It’s been 158 years since the U.S. Supreme Court in the Dred Scott decision ruled that African-Americans were not American citizens and had no rights. But a groundbreaking federal judge believes the current Roberts Court is the worst court the nation has seen in the area of civil rights since the Dred Scott decision was handed down.
U.W. Clemon, who became Alabama’s first Black federal judge when he was appointed by President Jimmy Carter in 1980, presented his withering analysis of the current Supreme Court during an appearance on Democracy Now.
“It was Charles Evans Hughes who once said that the Constitution means at any given point in time only what five members of the Supreme Court say that it means,” Clemon, 71, told host Amy Goodman while attending ceremonies in Selma, Alabama, over the weekend. “And we have seen, in the last quarter-century, a Supreme Court as reactionary as the Taney Court which decided the Dred Scott decision. This court today is as amorous of states’ rights, which we thought we had fought a great Civil War over, thought we had settled that issue —but this Supreme Court has resurrected states’ rights, and it’s now a constitutional principle.”

^^^^^^^^^^^^^^^^

§ Directions:
Reproduce the passage on U.W. Clemon word for word, from "It’s been 158" up to and including "was handed down.". The data that follows has no connection to the passage on U.W. Clemon.

§ Records provided:
^^^^^^^^^^^^^^^^

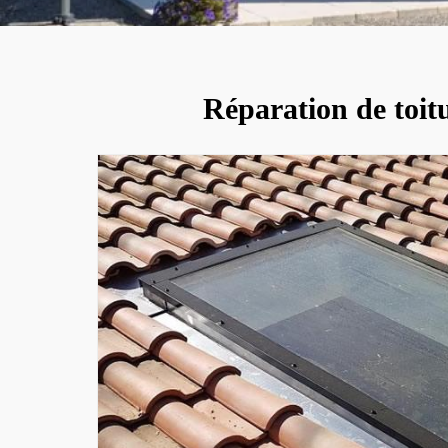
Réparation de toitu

^^^^^^^^^^^^^^^^

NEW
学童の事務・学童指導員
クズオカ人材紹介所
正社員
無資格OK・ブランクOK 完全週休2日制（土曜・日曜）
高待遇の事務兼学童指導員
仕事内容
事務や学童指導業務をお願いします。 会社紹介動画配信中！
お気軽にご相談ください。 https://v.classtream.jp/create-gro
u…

^^^^^^^^^^^^^^^^

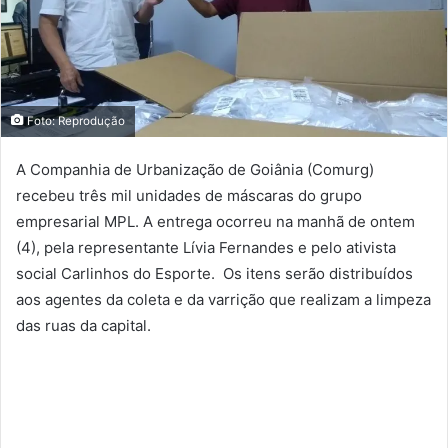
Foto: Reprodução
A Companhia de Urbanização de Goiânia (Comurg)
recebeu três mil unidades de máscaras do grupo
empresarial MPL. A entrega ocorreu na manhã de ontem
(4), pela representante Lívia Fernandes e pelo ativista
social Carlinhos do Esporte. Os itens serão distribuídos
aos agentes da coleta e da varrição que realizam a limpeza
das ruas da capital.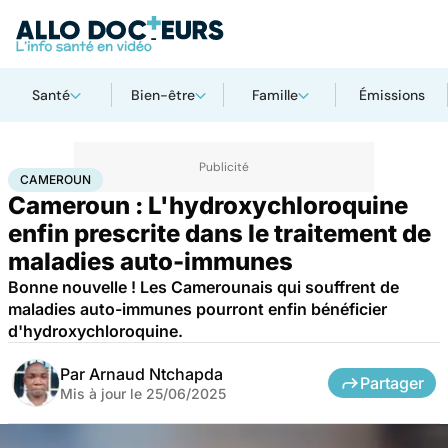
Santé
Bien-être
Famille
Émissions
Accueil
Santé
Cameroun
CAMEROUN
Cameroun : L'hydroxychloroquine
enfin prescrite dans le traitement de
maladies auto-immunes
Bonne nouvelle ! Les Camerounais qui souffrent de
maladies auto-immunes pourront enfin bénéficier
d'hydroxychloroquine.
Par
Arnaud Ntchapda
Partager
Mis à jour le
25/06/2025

^^^^^^^^^^^^^^^^

§ Answer space:
It’s been 158 years since the U.S. Supreme Court in the Dred Scott decision ruled that African-Americans were not American citizens and had no rights. But a groundbreaking federal judge believes the current Roberts Court is the worst court the nation has seen in the area of civil rights since the Dred Scott decision was handed down.